Organizou um congresso internacional e reuniu diretores de hemocentros, médicos e pacientes. Levantou o número de casos, identificou lacunas no tratamento e ofereceu treinamento a médicos.

Merula, 47, investe em seus projetos com a fé de quem sabe que tudo vai dar certo. Faz planos por atacado --quer políticas públicas em vez de uma caixa de seringas; muitos filhos, e não só um; conhecer o mundo em vez de ficar parada. Ela tem pressa.

Sempre foi assim. Aos três anos de idade, quando foi diagnosticada com talassemia, os médicos disseram aos pais, os gregos Villy, 66, e Emmanoel Anargyrou, 79, que a menina viveria até os cinco.

"Não se apeguem", ouviram. Merula sabia que seriam mais. "Eu queria fazer tudo o que uma pessoa de 80 anos faz em 30 anos", conta.

Herdou o otimismo e a determinação do pai, que saiu da Grécia em 1954 e chegou ao Brasil com US$ 2 e poucas palavras em português.

Aqui, ele conseguiu emprego em uma metalúrgica. Tornou-se empresário e deixou para trás as lembranças da fome e da perda de parte da família na Segunda Guerra Mundial. "Vocês são abençoados. Têm o que comer", repetia aos três filhos.

GOSTO DE VIVER

Para Merula, o pai repetia: "Você gosta de viver? Então, aproveite tudo ao máximo".

Foi o que ela fez. Paraquedismo, rali, windsurfe, tudo isso está na bagagem. Também participou de um curso de modelo para vender roupas, de uma sociedade na agência de turismo da família e da criação de importadora de utensílios de cozinha.

O diminutivo que usa em certas situações expõe a importância que dá a algumas coisas: "tomar sanguinho", "vidrinhos da injeção", aguardar na "salinha de espera" do ministério.

Quis se casar ao terminar a faculdade de administração, após dois anos de namoro com Denisarth Steagall, 50.

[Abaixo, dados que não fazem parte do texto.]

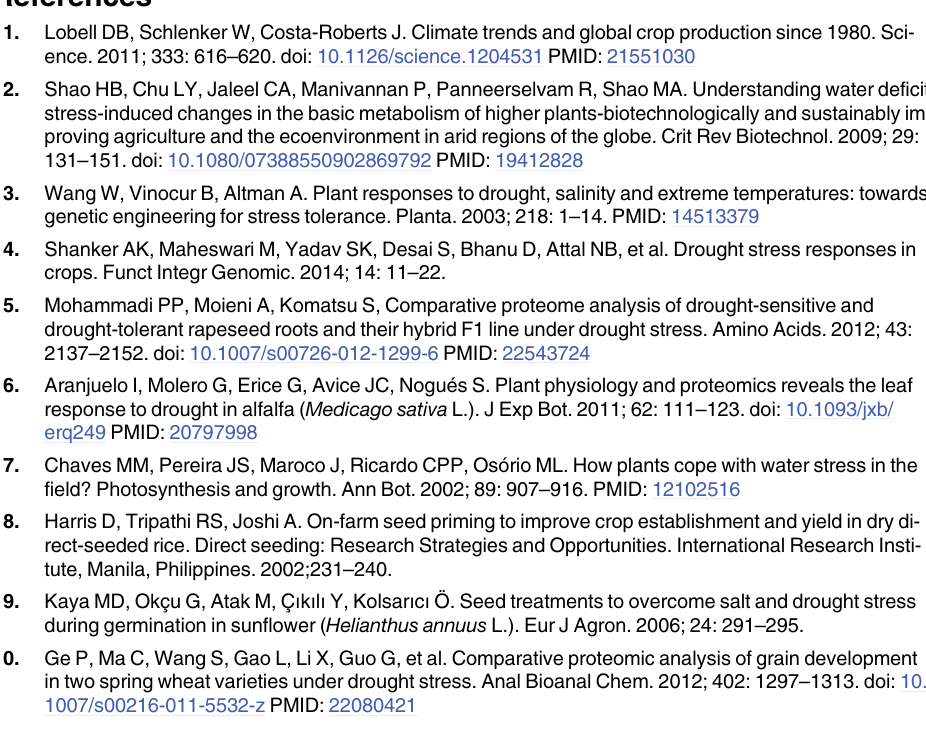
S1 Table. Complete list of 101 differentially accumulated proteins in NC47 and CS seedling leaves. a) Spot number as given in Fig 2. b) Accession number: according to the NCBI database. c) Protein Score: statistical probability of true positive identification of the predicted protein calculated by MASCOT with 0.3 peptide tolerance and one allowed missed cleavage. d) Protein Score C.I.%: the PMF score percentage of protein sequence (Confidence interval: Protein Score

Era setembro de 1991. A única data disponível para a cerimônia caía numa sexta-feira, 13 de dezembro. Poderia esperar dois anos. Mas driblou a superstição da mãe e fez a festa em três meses.

MATERNIDADE

No mundo, eram raros os casos de mães com talassemia. Merula teve quatro filhos: Daniel, 20, Dina, 15, Roberto, 13, e Vitória, que morreu logo após o nascimento.

Em 1998, o primogênito foi diagnosticado com linfoma de Hodgkin, câncer no sistema linfático. O casal consultou dois médicos no Brasil, buscou cirurgia espiritual e viajou para os EUA para ter tratamento mais eficaz.

"As células [do linfoma] estão necrosadas", disse o cirurgião, duas horas depois de iniciada a biópsia.

O câncer não deixou marcas em Daniel, mas trouxe a Merula o desejo de ajudar.

Ela achou que tivesse cumprido a missão com a Abrasta. Mas ouviu do ministro: "Por que você não monta uma associação para câncer?"

Foi a vez de ela aceitar o convite e criar a Abrale (Associação Brasileira de Linfoma e Leucemia).

À frente das instituições, ela tem mudado a história do tratamento, os prognósticos, o papel do governo e a qualidade de vida das pessoas. Para Merula, vitórias por atacado são muito mais saborosas.